DATA FOR THIS TASK:
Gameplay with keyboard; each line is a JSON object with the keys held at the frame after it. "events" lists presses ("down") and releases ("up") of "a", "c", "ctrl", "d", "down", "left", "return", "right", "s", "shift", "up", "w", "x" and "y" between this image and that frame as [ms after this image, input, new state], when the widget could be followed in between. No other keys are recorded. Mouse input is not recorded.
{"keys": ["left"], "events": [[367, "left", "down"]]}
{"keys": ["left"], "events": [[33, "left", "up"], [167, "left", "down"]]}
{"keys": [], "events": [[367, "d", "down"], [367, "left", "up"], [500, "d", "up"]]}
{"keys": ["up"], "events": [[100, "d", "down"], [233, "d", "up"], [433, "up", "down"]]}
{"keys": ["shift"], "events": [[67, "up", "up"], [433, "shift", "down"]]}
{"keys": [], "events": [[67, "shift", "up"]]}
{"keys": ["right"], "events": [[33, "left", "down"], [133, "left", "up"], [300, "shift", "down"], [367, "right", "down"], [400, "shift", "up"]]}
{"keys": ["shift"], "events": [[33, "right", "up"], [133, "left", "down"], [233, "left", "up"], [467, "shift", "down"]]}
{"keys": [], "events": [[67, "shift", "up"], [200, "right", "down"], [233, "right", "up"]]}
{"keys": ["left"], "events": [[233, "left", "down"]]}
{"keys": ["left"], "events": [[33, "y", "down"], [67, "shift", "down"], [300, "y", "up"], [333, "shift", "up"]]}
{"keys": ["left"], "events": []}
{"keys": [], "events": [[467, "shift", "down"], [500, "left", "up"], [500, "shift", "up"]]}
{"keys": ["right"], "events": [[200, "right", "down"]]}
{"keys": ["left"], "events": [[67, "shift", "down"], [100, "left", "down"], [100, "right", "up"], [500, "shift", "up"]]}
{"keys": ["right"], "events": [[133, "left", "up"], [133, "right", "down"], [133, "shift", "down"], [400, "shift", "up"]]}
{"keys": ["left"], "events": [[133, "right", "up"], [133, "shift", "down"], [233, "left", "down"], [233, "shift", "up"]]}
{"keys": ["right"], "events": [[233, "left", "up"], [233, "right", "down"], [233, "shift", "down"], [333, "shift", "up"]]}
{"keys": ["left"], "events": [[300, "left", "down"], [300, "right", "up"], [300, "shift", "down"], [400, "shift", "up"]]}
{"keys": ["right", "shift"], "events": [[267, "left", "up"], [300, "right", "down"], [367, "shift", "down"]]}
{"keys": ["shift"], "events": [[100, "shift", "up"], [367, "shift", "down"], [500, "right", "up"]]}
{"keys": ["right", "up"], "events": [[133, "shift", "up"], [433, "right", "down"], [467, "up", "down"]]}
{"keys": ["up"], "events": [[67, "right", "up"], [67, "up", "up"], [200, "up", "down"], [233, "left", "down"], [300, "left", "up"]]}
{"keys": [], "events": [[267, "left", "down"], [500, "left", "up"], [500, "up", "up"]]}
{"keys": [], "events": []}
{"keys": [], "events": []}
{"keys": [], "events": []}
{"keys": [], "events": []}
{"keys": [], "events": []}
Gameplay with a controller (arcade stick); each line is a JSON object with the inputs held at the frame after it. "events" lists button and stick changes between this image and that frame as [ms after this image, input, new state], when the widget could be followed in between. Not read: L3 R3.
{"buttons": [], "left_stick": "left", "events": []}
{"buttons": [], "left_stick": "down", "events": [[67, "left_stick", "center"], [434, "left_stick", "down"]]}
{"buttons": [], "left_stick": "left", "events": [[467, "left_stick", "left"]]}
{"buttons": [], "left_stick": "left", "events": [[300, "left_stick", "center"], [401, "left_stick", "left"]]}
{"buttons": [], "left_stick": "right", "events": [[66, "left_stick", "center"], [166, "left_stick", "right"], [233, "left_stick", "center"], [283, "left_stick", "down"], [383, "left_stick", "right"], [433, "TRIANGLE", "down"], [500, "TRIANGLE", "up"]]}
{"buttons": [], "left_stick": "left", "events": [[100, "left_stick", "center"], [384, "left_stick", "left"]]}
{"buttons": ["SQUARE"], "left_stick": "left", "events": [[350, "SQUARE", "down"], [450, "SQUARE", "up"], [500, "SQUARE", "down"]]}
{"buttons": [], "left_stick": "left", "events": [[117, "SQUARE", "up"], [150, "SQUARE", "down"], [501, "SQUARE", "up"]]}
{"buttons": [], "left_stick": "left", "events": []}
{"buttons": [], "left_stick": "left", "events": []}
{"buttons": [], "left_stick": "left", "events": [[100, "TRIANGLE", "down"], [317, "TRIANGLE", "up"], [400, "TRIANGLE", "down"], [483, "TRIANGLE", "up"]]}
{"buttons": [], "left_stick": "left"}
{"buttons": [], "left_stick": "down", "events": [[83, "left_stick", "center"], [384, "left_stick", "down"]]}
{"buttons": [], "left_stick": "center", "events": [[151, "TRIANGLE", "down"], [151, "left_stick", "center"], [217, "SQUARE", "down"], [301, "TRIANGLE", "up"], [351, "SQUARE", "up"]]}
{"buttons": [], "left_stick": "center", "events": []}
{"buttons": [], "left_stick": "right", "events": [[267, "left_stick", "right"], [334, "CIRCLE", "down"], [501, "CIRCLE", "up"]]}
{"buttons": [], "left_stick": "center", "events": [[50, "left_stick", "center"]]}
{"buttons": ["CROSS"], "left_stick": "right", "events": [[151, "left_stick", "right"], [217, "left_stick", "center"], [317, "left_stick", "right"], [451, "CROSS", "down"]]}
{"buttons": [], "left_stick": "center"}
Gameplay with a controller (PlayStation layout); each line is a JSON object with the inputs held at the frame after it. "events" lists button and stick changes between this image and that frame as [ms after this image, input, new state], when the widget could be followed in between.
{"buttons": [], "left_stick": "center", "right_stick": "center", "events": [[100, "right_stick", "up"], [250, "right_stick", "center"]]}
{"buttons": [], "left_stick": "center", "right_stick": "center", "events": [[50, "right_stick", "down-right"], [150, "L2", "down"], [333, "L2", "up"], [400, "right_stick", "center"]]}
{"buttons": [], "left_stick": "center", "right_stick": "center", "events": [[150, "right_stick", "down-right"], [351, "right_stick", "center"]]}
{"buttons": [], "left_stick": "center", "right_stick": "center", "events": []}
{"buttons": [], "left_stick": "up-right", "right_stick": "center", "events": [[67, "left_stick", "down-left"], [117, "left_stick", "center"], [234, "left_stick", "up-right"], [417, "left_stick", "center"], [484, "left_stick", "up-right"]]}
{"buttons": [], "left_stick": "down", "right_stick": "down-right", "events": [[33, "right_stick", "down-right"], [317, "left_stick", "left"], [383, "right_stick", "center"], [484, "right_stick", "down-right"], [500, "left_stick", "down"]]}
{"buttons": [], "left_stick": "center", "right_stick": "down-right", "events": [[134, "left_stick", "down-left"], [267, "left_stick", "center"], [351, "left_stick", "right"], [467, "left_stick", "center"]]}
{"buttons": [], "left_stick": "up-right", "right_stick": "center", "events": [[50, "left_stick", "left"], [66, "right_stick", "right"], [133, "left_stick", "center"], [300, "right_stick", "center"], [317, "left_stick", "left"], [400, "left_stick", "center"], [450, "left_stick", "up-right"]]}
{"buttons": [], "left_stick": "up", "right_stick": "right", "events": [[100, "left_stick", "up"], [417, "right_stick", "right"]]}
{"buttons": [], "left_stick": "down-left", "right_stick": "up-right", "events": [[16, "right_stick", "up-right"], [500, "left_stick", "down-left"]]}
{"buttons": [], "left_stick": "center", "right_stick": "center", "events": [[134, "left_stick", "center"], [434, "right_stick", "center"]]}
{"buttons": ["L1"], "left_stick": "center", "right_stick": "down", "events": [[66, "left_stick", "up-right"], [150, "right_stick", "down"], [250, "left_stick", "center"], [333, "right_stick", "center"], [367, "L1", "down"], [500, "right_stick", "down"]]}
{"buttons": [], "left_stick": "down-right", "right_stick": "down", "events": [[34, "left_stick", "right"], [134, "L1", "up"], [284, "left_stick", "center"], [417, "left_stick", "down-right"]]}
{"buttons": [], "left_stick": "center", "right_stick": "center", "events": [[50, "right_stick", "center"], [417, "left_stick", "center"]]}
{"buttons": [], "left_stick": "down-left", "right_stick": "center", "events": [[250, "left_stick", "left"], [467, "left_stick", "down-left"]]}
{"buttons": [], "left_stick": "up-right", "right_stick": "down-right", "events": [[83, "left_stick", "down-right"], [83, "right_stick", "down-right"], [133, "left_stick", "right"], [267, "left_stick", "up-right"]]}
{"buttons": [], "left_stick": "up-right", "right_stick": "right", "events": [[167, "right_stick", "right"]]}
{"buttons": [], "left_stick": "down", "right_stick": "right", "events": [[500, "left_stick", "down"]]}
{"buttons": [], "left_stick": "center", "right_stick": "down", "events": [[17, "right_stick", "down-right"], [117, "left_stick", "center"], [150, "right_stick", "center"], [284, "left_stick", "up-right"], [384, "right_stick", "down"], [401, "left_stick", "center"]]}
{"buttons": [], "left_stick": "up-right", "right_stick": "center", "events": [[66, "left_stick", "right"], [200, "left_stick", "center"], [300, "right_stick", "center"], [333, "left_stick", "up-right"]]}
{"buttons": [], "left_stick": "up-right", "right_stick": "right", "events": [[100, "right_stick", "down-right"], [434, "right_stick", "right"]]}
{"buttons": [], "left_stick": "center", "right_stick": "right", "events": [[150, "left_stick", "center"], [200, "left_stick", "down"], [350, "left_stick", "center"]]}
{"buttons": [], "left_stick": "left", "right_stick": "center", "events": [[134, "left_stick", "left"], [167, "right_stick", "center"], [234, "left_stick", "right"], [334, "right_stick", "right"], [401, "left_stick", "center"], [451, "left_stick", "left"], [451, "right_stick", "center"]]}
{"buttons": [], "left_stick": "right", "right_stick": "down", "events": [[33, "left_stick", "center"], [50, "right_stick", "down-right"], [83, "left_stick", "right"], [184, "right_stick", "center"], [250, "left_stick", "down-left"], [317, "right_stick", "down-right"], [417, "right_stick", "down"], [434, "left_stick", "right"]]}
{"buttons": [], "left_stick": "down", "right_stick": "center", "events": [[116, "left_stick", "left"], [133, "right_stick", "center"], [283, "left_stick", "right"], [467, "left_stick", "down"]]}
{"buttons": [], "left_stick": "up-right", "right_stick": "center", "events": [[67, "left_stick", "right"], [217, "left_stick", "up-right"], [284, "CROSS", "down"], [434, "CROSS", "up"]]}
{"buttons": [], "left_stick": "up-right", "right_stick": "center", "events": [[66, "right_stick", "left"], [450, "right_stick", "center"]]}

WHAT THE EXERCISE ASKS: Please state how many lines of the material contain the word "CROSS", giving the number alone.

YOUR RESPONSE: 2